NYC enfrenta ahora el duro reto de vacunar contra el COVID-19 a quienes vacilan o desconfían de los nuevos fármacos

A exactamente cuatro meses del inicio de la estrategia de vacunación contra el COVID-19 en Nueva York que arrancó a paso lento, con pocos grupos elegibles y apenas un fármaco disponible, algunas piedras en este camino a la inmunización ya han sido despejadas. Aunque ahora algunos indicios siguen mostrando que hay un gran obstáculo por vencer: la desconfianza y el escepticismo de un segmento de la población que vacila en acceder a la inyección.

Medios locales reportan que por ejemplo en el ‘Javits Center’ en Manhattan, el centro de vacunación más grande de la ciudad, tiene una gran cantidad de citas disponibles. Y eso es preocupante para algunos funcionarios.

El presidente del Comité de Salud del Concejo Municipal Mark Levine, precisó  en su cuenta de Twitter que se habían abierto unas 6,000 citas para la vacuna Pfizer para los mayores de 16 años. Sin embargo, hasta el jueves por la mañana, casi todas las citas permanecían sin usarse, incluidas otra 1,000 para este viernes.

“Este es el centro de vacunación más grande de Nueva York, ahora las citas se hacen en minutos. Este es un acontecimiento profundamente preocupante”, dijo el funcionario en la red social .

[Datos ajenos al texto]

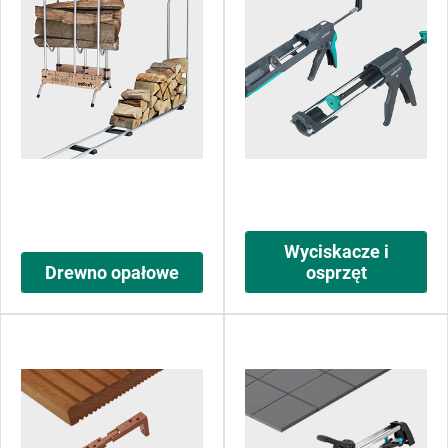
Wyciskacze i
Drewno opałowe
osprzęt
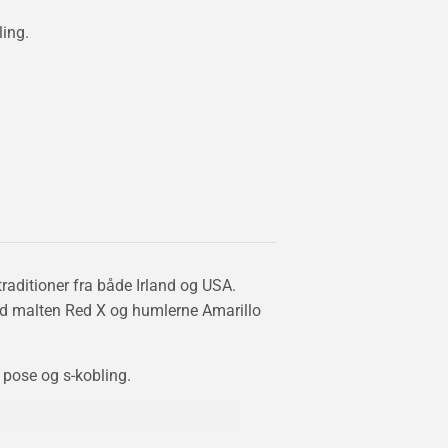
ing.
raditioner fra både Irland og USA.
ed malten Red X og humlerne Amarillo
pose og s-kobling.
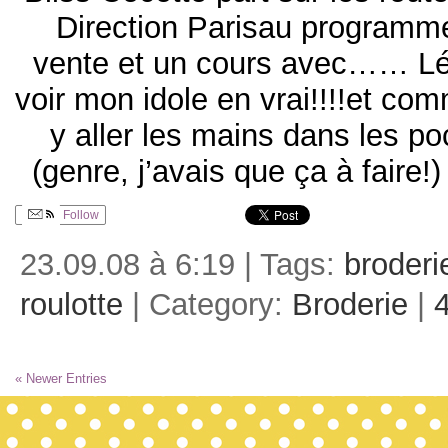
Direction Parisau programme
vente et un cours avec…… Léa
voir mon idole en vrai!!!!et co
y aller les mains dans les p
(genre, j’avais que ça à faire!)
Follow
23.09.08 à 6:19 | Tags:
broderi
roulotte
| Category:
Broderie
|
« Newer Entries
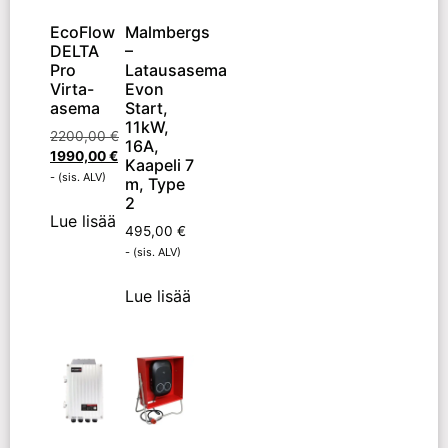
EcoFlow
Malmbergs
DELTA
–
Pro
Latausasema
Virta-
Evon
asema
Start,
11kW,
2200,00
€
16A,
1990,00
€
Kaapeli 7
- (sis. ALV)
m, Type
2
Lue lisää
495,00
€
- (sis. ALV)
Lue lisää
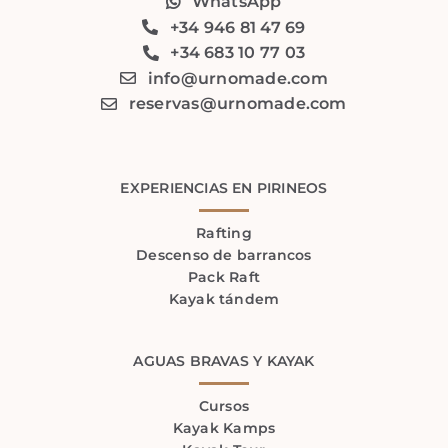
WhatsApp
+34 946 81 47 69
+34 683 10 77 03
info@urnomade.com
reservas@urnomade.com
EXPERIENCIAS EN PIRINEOS
Rafting
Descenso de barrancos
Pack Raft
Kayak tándem
AGUAS BRAVAS Y KAYAK
Cursos
Kayak Kamps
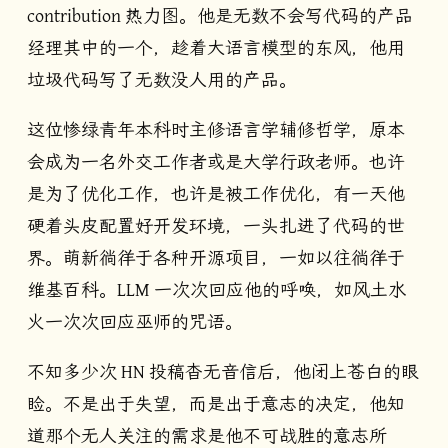
contribution 热力图。他是无数不会写代码的产品
经理其中的一个，趁着大语言模型的东风，他用
垃圾代码写了无数没人用的产品。
这位惨绿青年本科时主修语言学辅修哲学，原本
会成为一名外交工作者或是大学行政老师。也许
是为了优化工作，也许是被工作优化，有一天他
硬着头皮配置好开发环境，一头扎进了代码的世
界。萌新徜徉于各种开源项目，一如以往徜徉于
维基百科。LLM 一次次回应他的呼唤，如风土水
火一次次回应巫师的咒语。
不知多少次 HN 投稿杳无音信后，他闭上苍白的眼
睑。不是出于失望，而是出于意志的决定，他知
道那个无人关注的需求是他不可战胜的意志所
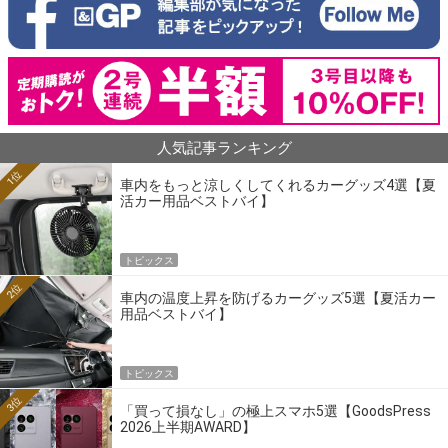
人気記事ランキング
1位
車内をもっと涼しくしてくれるカーグッズ4選【夏
活カー用品ベストバイ】
トピックス
2位
車内の温度上昇を防げるカーグッズ5選【夏活カー
用品ベストバイ】
トピックス
3位
「買って損なし」の極上スマホ5選【GoodsPress
2026上半期AWARD】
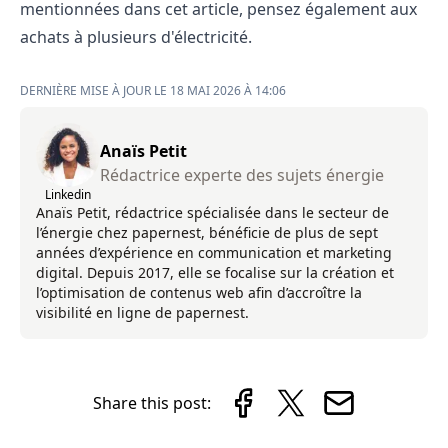
mentionnées dans cet article, pensez également aux
achats à plusieurs d'électricité
.
DERNIÈRE MISE À JOUR LE 18 MAI 2026 À 14:06
Anaïs Petit
Rédactrice experte des sujets énergie
Linkedin
Anaïs Petit, rédactrice spécialisée dans le secteur de
l’énergie chez papernest, bénéficie de plus de sept
années d’expérience en communication et marketing
digital. Depuis 2017, elle se focalise sur la création et
l’optimisation de contenus web afin d’accroître la
visibilité en ligne de papernest.
Share this post:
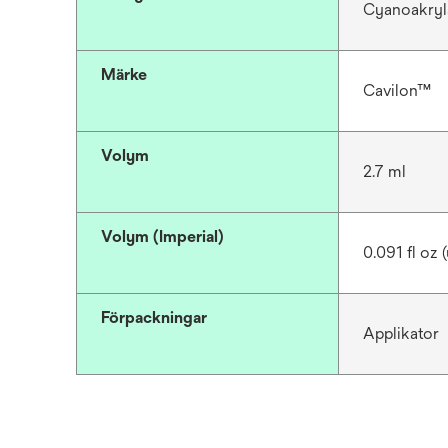
Cyanoakryl
Märke
Cavilon™
Volym
2.7 ml
Volym (Imperial)
0.091 fl oz (
Förpackningar
Applikator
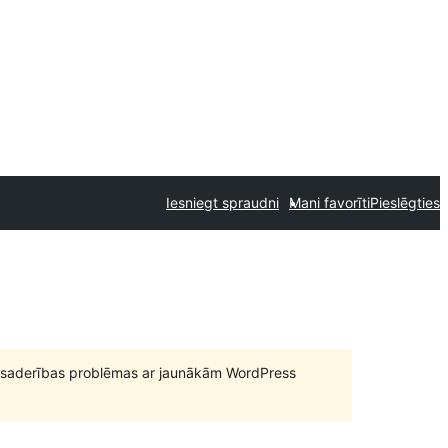
Iesniegt spraudni
Mani favorīti
Pieslēgties
būt saderības problēmas ar jaunākām WordPress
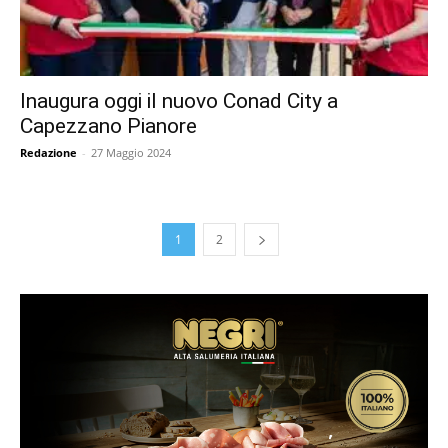
Inaugura oggi il nuovo Conad City a
Capezzano Pianore
Redazione
-
27 Maggio 2024
1
2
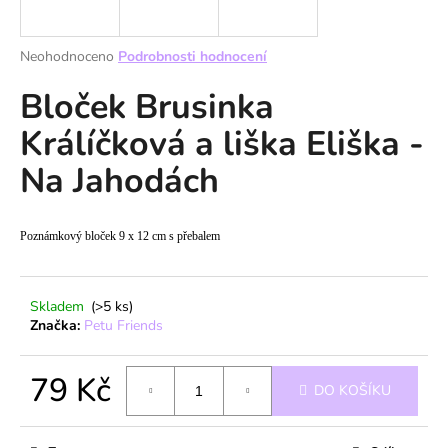
a
j
Průměrné
Neohodnoceno
Podrobnosti hodnocení
í
hodnocení
Bloček Brusinka
produktu
t
je
?
Králíčková a liška Eliška -
0,0
z
Na Jahodách
5
hvězdiček.
HLEDAT
Poznámkový bloček 9 x 12 cm s přebalem
Skladem
(>5 ks)
D
Značka:
Petu Friends
o
p
79 Kč
o
DO KOŠÍKU
r
Měrná
u
cena:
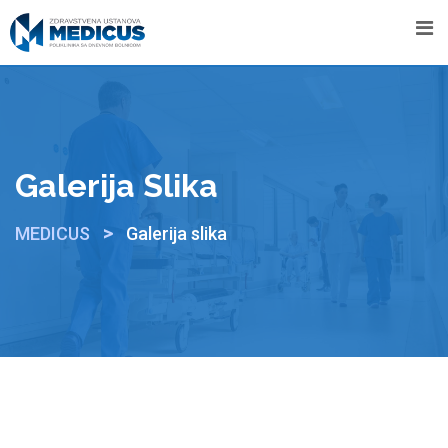
Galerija Slika
>
MEDICUS
Galerija slika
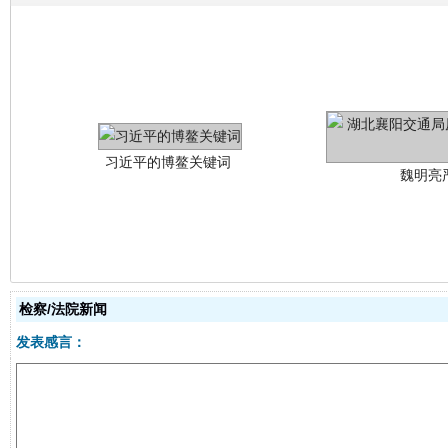
习近平的博鳌关键词
魏明亮
生
“刷贴”乱象丛生
检察/法院新闻
发表感言：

El concejal neoyorquino lo calificó como un “punto de inflexión” en el esfuerzo por vacunar a los residentes de la Gran Manzana.

“Después de meses de intensa competencia por las citas, los espacios ahora se están llenando mucho más lentamente. Nuestro desafío ya no es manejar la aglomeración de la demanda. Es brindar las dosis a las personas que lo necesitan y generar confianzaen esta solución que salva vidas”, tuiteó Levine. .

En este punto, con el número de personas ya inmunizadas, la Ciudad se enfrenta ahora al desafío de llegar a las personas que no pudieron dedicar tiempo y recursos a recibir la vacuna, pero lo más complicado a las que dudan o simplemente no están ansiosas por vacunarse.

Con la expansión en la elegibilidad a la vacuna, ahora el reto es llegar a quienes desconfían de los fármacos. (foto: F. Martínez)

El efecto ‘J&J’

Pero ahora se suma otro problema. Aunque la ruta de la inmunidad colectiva a través de la vacunación es interpretada por las autoridades de Salud de la Ciudad y del Estado como el arma más importante en la lucha contra la pandemia y la recuperación económica, persiste la resistencia de muchos de acceder al fármaco, lo que podría haber empeorado con lo ocurrido con las vacunas de Jhonson & Jhonson.

El discurso ‘antivacuna’ en las últimas semanas se encontró con una situación que podría estar dando más ‘baterías’ a esa postura: la pausa de la distribución de la dosis única de Jhonson & Jhonson (J&J) por parte del Centro para el Control y Prevención de Enfermedades (CDC) ante reportes de coágulos en seis mujeres de las cuales una murió.

El concejal Levine calificó este hecho como “un gran golpe” al esfuerzo de vacunación, particularmente en la búsqueda de la equidad de la vacuna.

“El momento de esta interrupción es particularmente desafortunado, en un momento en que la vacunación está pasando de aquellos que han estado motivados para encontrar una cita en la web, a aquellos a los que la Ciudad tiene que esforzarse más para llegar”, dijo Levine en un comunicado.

En ese tránsito se encuentra la docente colombiana Maritza Robles, de 45 años, residente de Queens, quien asegura que si tenía dudas en estos productos farmacéuticos que “salieron tan rápido”, ahora refuerza su tesis de no inyectarse.